Electricity Consumption Predictor

May 2025

Python
scikit-learn
Time-Series
Machine Learning
A modular, design-pattern-driven machine learning framework to ingest smart-meter readings and predict aggregate daily household power consumption.
Published

June 15, 2025

GitHub

Project Overview

The Electricity Consumption Predictor is an end-to-end time-series regression pipeline designed to predict residential energy usage. Utilizing software engineering best practices, it Aggregates and clean 2M+ high-frequency telemetry readings, imputes missing records, filters out anomalies via statistical interquartile ranges, and fits non-linear regressors (including Random Fourier Features and Multi-Layer Perceptrons) to assist utility companies in grid load management.

Problem

Household electricity consumption is highly non-linear, presenting sudden peaks due to human behavior and appliance usage. Traditional load forecasting models (like ARIMA) assume constant variance and linear relationships, failing to capture sudden spikes or long-term seasonal variance.
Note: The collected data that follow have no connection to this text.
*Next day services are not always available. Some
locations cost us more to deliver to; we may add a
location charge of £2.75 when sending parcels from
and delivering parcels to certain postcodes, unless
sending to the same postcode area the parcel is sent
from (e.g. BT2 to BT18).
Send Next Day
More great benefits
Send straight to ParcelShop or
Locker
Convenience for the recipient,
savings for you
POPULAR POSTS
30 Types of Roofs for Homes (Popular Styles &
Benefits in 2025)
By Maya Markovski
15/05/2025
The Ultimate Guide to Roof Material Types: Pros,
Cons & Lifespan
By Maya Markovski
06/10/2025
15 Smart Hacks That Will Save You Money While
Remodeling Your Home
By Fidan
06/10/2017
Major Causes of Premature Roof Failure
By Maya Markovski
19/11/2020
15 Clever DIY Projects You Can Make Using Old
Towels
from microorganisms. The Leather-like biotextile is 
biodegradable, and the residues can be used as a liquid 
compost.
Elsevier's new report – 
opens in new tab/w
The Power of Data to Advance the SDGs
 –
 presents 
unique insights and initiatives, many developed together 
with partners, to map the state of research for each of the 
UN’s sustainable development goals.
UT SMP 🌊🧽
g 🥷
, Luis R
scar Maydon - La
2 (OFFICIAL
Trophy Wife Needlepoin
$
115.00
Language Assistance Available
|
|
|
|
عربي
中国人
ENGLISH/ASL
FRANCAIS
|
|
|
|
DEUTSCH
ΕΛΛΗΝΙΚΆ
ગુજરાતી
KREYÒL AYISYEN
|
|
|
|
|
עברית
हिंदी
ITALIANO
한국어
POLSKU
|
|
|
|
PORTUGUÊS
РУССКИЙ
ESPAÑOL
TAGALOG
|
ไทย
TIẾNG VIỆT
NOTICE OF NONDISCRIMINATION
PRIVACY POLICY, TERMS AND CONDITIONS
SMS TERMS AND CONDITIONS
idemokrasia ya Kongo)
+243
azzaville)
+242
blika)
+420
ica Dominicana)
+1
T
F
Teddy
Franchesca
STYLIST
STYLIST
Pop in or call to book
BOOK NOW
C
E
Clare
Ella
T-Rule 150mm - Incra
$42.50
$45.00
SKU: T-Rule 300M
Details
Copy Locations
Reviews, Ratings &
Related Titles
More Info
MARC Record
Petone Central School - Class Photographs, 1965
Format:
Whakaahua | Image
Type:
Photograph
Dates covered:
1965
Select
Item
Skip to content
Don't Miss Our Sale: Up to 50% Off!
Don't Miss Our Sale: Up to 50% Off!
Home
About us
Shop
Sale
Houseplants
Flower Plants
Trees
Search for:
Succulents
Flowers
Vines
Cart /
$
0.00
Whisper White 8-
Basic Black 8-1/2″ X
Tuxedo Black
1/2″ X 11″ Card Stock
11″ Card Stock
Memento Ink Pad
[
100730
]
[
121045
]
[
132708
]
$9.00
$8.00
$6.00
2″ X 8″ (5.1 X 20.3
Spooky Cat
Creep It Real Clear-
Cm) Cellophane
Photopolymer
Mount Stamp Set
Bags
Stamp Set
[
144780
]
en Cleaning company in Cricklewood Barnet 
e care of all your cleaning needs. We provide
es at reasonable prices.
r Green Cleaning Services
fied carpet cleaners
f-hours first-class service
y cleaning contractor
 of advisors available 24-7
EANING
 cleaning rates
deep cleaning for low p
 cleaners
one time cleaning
I wanted to design a modular, object-oriented forecasting pipeline that compares simple parametric curves against high-dimensional non-linear mapping methods (RFF kernel approximations, MLPs) under strict data leakage guards.

Features

  • Strategy Design Pattern Pipeline: Encapsulates data ingestion, missing value imputation, outlier filtering, and feature transformations in interchangeable strategy classes.
  • Robust Telemetry Aggregation: Downsamples over 2 million raw minute-level measurements into daily aggregates to capture macro consumption patterns.
  • IQR-Based Outlier Removal: Truncates anomalous power spikes to stabilize regression models.
  • Multi-Model Regression Sandbox: Benchmarks Linear Regression, Polynomial Regression, Gaussian Radial Basis Functions (RBF), Random Fourier Features (RFF), and Multi-Layer Perceptrons (MLP).
  • Random Fourier Feature Projections: Maps inputs to a 12,000-dimensional space via scikit-learn’s RBFSampler to approximate Gaussian RBF kernels in linear time.
  • Standard Scaling Data Guard: Fits scaling parameters exclusively on the training partition to prevent test set data leakage.

Tech Stack

  • ETL & Processing:
    • Python
    • Pandas
    • NumPy
  • Modeling & Benchmarking:
    • scikit-learn (RBFSampler, MLPRegressor, LinearRegression)
    • Matplotlib
    • Seaborn
    • Zipfile

Architecture

graph TD
    Zip["raw zip archive"] --> Extractor["ZipDataExtractor"]
    Extractor --> Text["household_power_consumption.txt"]
    Text --> Ingest["Ingestor Strategy Pattern (CSV/Text)"]
    Ingest --> Process["initial_process.py (Daily Aggregation)"]
    Process --> Missing["missing_value_handling.py (Mean Impute)"]
    Missing --> Outliers["outliers_detection.py (IQR Filtering)"]
    Outliers --> Features["feature_engineering.py (Standard Scaler)"]
    Features --> Sandbox["Regression Sandbox<br>(Linear / Poly / RFF / MLP)"]
    Sandbox --> Predict["Predicts Daily Active Power"]

My Contributions

  • Programmed the Strategy Design Pattern for data ingestion, missing value imputation, outlier detection, and feature transformation.
  • Built the daily aggregation downsampling processor reducing the dataset size.
  • Configured data splitting wrappers isolating training and testing partitions.
  • Benchmarked Linear, Polynomial, Gaussian RBF, RFF, and MLP regressors.
  • Conducted hyperparameter grid sweeps to resolve bias-variance tradeoffs across polynomial degrees and Fourier projection components.
  • Audited the codebase to identify a scaling return bug and local absolute paths.

What I Learned

  • Structuring modular machine learning pipelines using the Strategy Design Pattern.
  • Approximating infinite-dimensional radial basis function kernels using Random Fourier Features.
  • Managing data splits and scaling configurations to prevent leakage.
  • Analyzing bias-variance tradeoffs via parametric sweeps.

Results

  • Downsampled 2M+ records into a stable 1,399-row daily dataset.
  • Random Fourier Features (RFF) regression achieved a training MSE of 98,803.99 kW².
  • Deep MLP Regressor achieved the best generalization with a test MSE of 140,600.85 kW², outperforming baseline Linear Regression (298,697.81 kW²) by over 50%.

Future Work

  • Fix the Min-Max scaling method return bug in the feature engineering module.
  • Transition pipeline to distributed engines (PySpark or Dask) to scale to millions of active meters.
  • Add model serialization utilities using joblib.
  • Wrap model inference in a FastAPI web container.